As growing areas were cleared by the FDA, shipments resumed and tomatoes slowly returned to the market. On average, about 14 million pounds of fresh-market tomatoes (excluding grape and cherry) are shipped each day. For example, if none were sold for 10 days, the loss would have a farm value of about $61 million (at the April-May average price), according to USDA.

The illnesses were caused by Salmonella serotype Saintpaul, an uncommon type of Salmonella. Since mid-April, there had been 652 illnesses in 34 States (nearly half of all illnesses occurred in Texas) linked to fresh tomatoes sourced from both retail and food service outlets.

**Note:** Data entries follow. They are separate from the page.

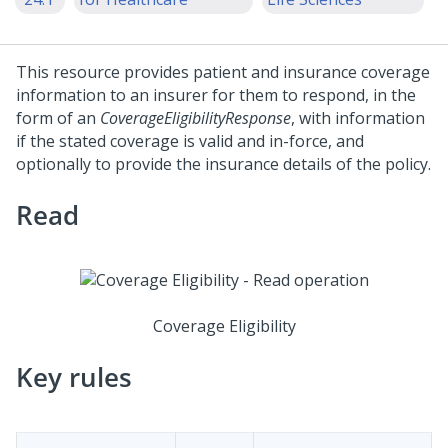
This resource provides patient and insurance coverage
information to an insurer for them to respond, in the
form of an
CoverageEligibilityResponse
, with information
if the stated coverage is valid and in-force, and
optionally to provide the insurance details of the policy.
Read
Coverage Eligibility
Key rules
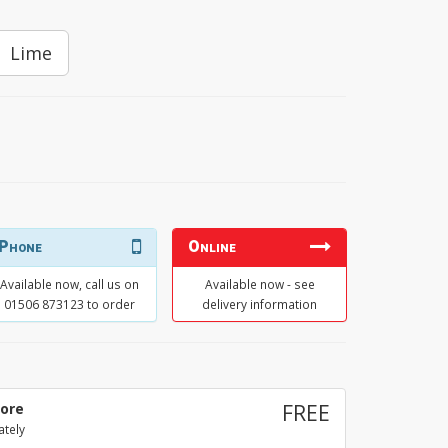
Lime
Phone
Online
Available now, call us on
Available now - see
01506 873123 to order
delivery information
tore
FREE
ately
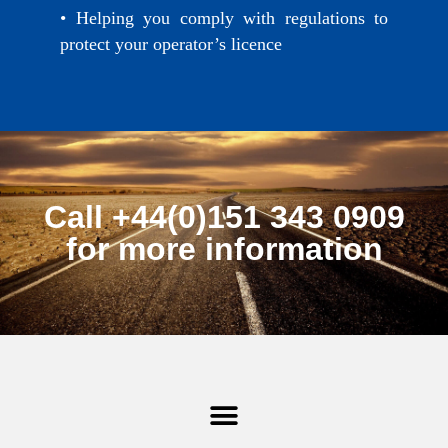
• Helping you comply with regulations to
protect your operator’s licence
Call +44(0)151 343 0909
for more information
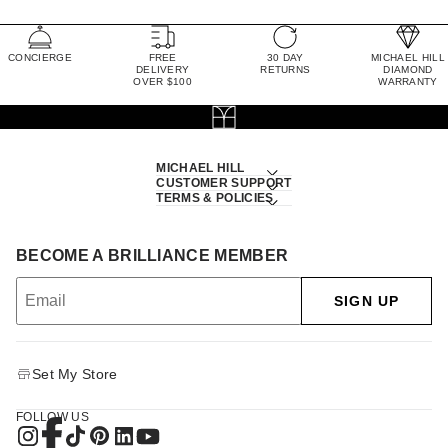
CONCIERGE
FREE
30 DAY
MICHAEL HILL
DELIVERY
RETURNS
DIAMOND
OVER $100
WARRANTY
MICHAEL HILL
CUSTOMER SUPPORT
TERMS & POLICIES
BECOME A BRILLIANCE MEMBER
SIGN UP
Set My Store
FOLLOW US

Cherry tomatoes, grape tomatoes, and tomatoes with the vine still attached were not included in the FDA alert. According to the FDA, there have been at least 12 multi-state foodborne illness outbreaks associated with fresh tomatoes since 1990, mostly resulting from contamination with Salmonella. In response, the FDA began the Tomato Safety Initiative in 2007 to reduce foodborne illness by focusing food safety efforts on specific products, practices and growing areas that have been found to be problematic in the past.

During the April-June quarter of 2007, Florida shipped 71 percent of the field-grown round tomato market. The state was also the source of 30 percent of the roma/plum tomato supply, 69 percent of grape tomato supplies, 29 percent of cherry tomato supplies, and a small but unknown share of the greenhouse tomato market.

California, which does not ship tomatoes until June, supplies just 4 percent of the spring quarter tomato market (excluding greenhouse product). All other states, which also don’t begin shipping field-grown product until June, account for less than 4 percent of the field-grown market during the spring. Domestically grown greenhouse tomatoes account for 8 percent of the total tomato market during the spring, with imported greenhouse tomatoes garnering another 17 percent.

Thus, greenhouse-grown tomatoes now account for one-fourth of all tomato shipments during the spring months. Imports accounted for 40 percent of all tomato movement in the United States during the spring of 2007. Imports accounted for 14 percent of the field-grown round tomato supply, 67 percent of the roma/plum tomatoes, 69 percent of the cherry tomatoes, 26 percent of grape tomatoes, and 67 percent of the greenhouse tomato supply.

Mexico accounts for 85 percent of all tomato imports during this period, followed by Canada (14 percent, virtually all greenhouse grown), and the Netherlands (less than 1 percent, all greenhouse grown).